Mon Jan 17 13:29:03 CET 2011

Paul.Zimmermann at loria.fr writes:

  not yet, this is one of the things we discussed during our meeting last week.
  We have designed a portable format, see
  https://gforge.inria.fr/scm/viewvc.php/trunk/src/out_raw.c?view=markup&root=mpfr

  Please send comments to the MPFR list if any.

I understand that this is somewhat inspired by GMP's mpz_out_raw and
mpz_inp_raw, albeit with some differences.

I consider mpz_out_raw/mpz_inp_raw to be somewhat obsolete due to their
32-bit byte count.  (Alas, they should probably not be "fixed", since
keeping file compatibility is perhaps even more important that keeping
binary or source compatibility; people might have things stored in files
that might become unreadable if we update the format.)

It might therefore make sense to update to a coherent format for GMP and
MPFR, using function names not to be confused with mpz_out_raw/mpz_inp_raw.

* The format should by byte-oriented, not 32-bit oriented.

* "Network byte order" should be used, i.e., most significant byte first.

* No reasonable size limitations should be be made by the format.

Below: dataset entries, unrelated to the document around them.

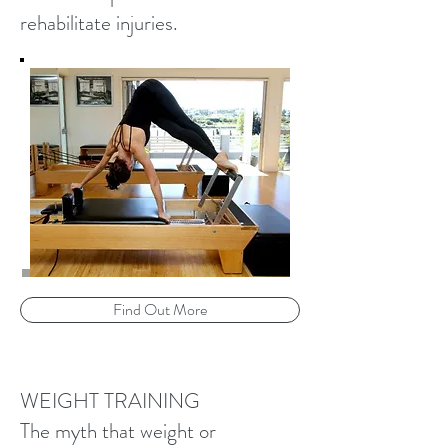
rehabilitate injuries.
Find Out More
WEIGHT TRAINING
The myth that weight or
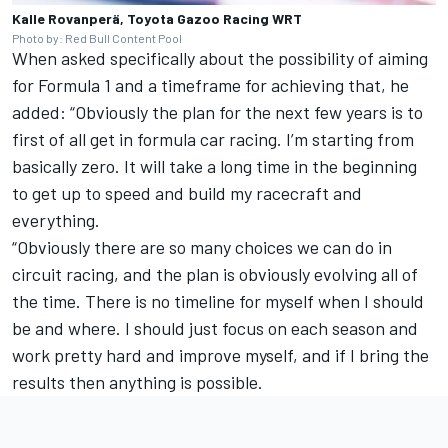
Kalle Rovanperä, Toyota Gazoo Racing WRT
Photo by: Red Bull Content Pool
When asked specifically about the possibility of aiming
for Formula 1 and a timeframe for achieving that, he
added: “Obviously the plan for the next few years is to
first of all get in formula car racing. I’m starting from
basically zero. It will take a long time in the beginning
to get up to speed and build my racecraft and
everything.
“Obviously there are so many choices we can do in
circuit racing, and the plan is obviously evolving all of
the time. There is no timeline for myself when I should
be and where. I should just focus on each season and
work pretty hard and improve myself, and if I bring the
results then anything is possible.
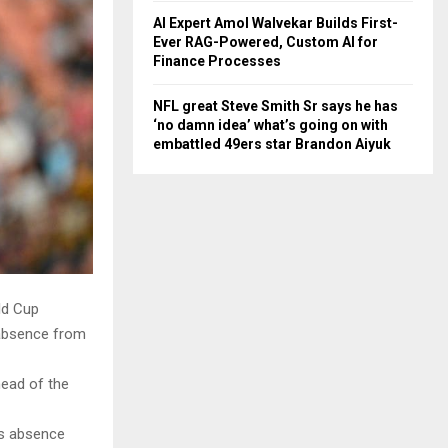
AI Expert Amol Walvekar Builds First-
Ever RAG-Powered, Custom AI for
Finance Processes
NFL great Steve Smith Sr says he has
‘no damn idea’ what’s going on with
embattled 49ers star Brandon Aiyuk
ld Cup
 absence from
head of the
’s absence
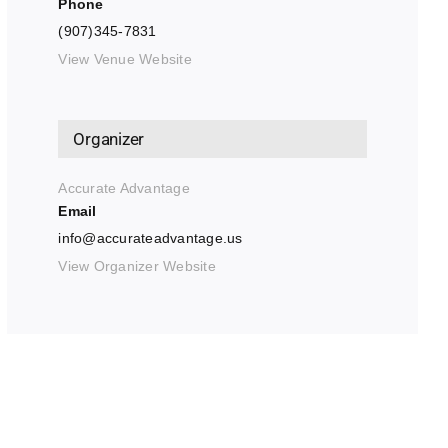
Phone
(907)345-7831
View Venue Website
Organizer
Accurate Advantage
Email
info@accurateadvantage.us
View Organizer Website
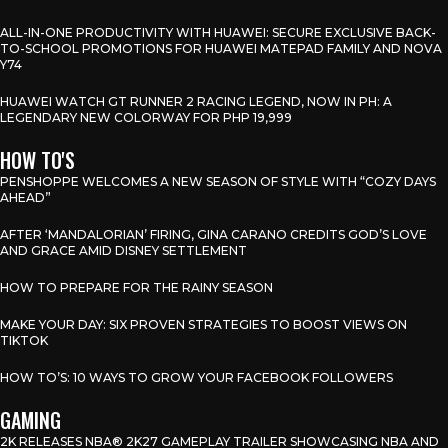
ALL-IN-ONE PRODUCTIVITY WITH HUAWEI: SECURE EXCLUSIVE BACK-
TO-SCHOOL PROMOTIONS FOR HUAWEI MATEPAD FAMILY AND NOVA
Y74
HUAWEI WATCH GT RUNNER 2 RACING LEGEND, NOW IN PH: A
LEGENDARY NEW COLORWAY FOR PHP 19,999
HOW TO'S
PENSHOPPE WELCOMES A NEW SEASON OF STYLE WITH “COZY DAYS
AHEAD”
AFTER ‘MANDALORIAN’ FIRING, GINA CARANO CREDITS GOD’S LOVE
AND GRACE AMID DISNEY SETTLEMENT
HOW TO PREPARE FOR THE RAINY SEASON
MAKE YOUR DAY: SIX PROVEN STRATEGIES TO BOOST VIEWS ON
TIKTOK
HOW TO’S: 10 WAYS TO GROW YOUR FACEBOOK FOLLOWERS
GAMING
2K RELEASES NBA® 2K27 GAMEPLAY TRAILER SHOWCASING NBA AND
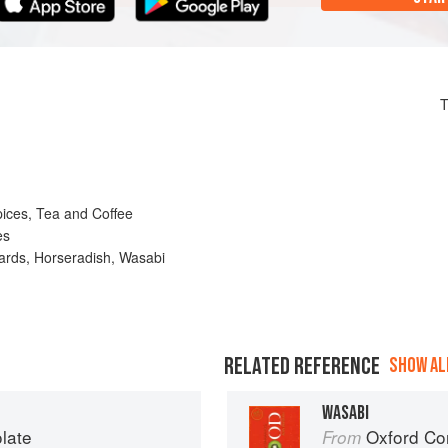
T
pices, Tea and Coffee
es
rds, Horseradish, Wasabi
RELATED REFERENCE
SHOW ALL
WASABI
late
Oxford Co
From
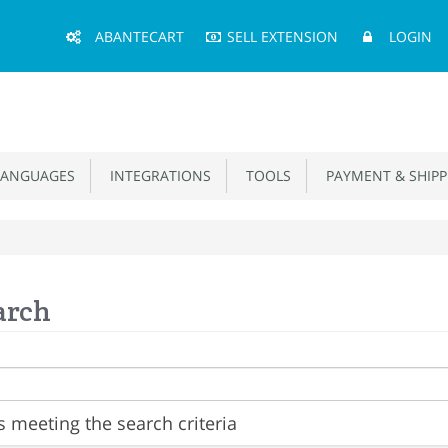
Main
ABANTECART
SELL EXTENSION
LOGIN
Menu
ANGUAGES
INTEGRATIONS
TOOLS
PAYMENT & SHIPP
arch
 meeting the search criteria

* If possible, some compatibility between mpz, mpf, and mpfr formats should
  be created.

* Perhaps we should support printing to memory buffers as well as files.

Floats:
| exponent | size | digits |

Integers:
| size | digits |

The size property needs to allow sizes up to the largest possible size we
can ever store.  Making the size being a 64-bit integer always would in my
opinion be a mistake, as it wastes space.  We should therefore have a 'size
for the size property', supporting 1 byte, 2, byte, up to perhaps 8 byte
sizes.  We also need to be able to represent zero, presumably by having the
size property be zero.

The first byte of the size property should contain:

sign_bit:  1
size_size: 3    /* how many bytes is the size property, excluding the size4 bits? */
size4:     4    /* most significant 4 bits of the size property */

For 0, all 8 bits should be zero (except for -0, where the sign bit will be
set).

If size_size = 0, the size property is encoded just in the 4 bits of
'size4', allowing the 'digits' part to be up to 15 bytes.

If size_size 1...7, the size property will be encoded as 8+4=12 to 7*8+4 =
60 bits.  (And remember that these refer to # of bytes in the 'digits'
part.)

This is a compact format for small "bignums", as such numbers are the most
common ones.  It should also be easy and fast to read/write.

For float formats, the exponent property should be encoded in the same
spirit as the size property.  Its interpretation should be analogous to
IEEE-754, i.e., allow NaNs and Infs.  It should be base 2 wrt the mantissa,
of course.  (I know people off and on request a bignum exponent, which this
format will not allow.  If it is really to be taken as serious propositions
with practical use, then perhaps one should allow for a more variable size
exponent.)

This format could then be supported by common GMP routines, used by both
GMP and MPFR.

-- 
Torbjörn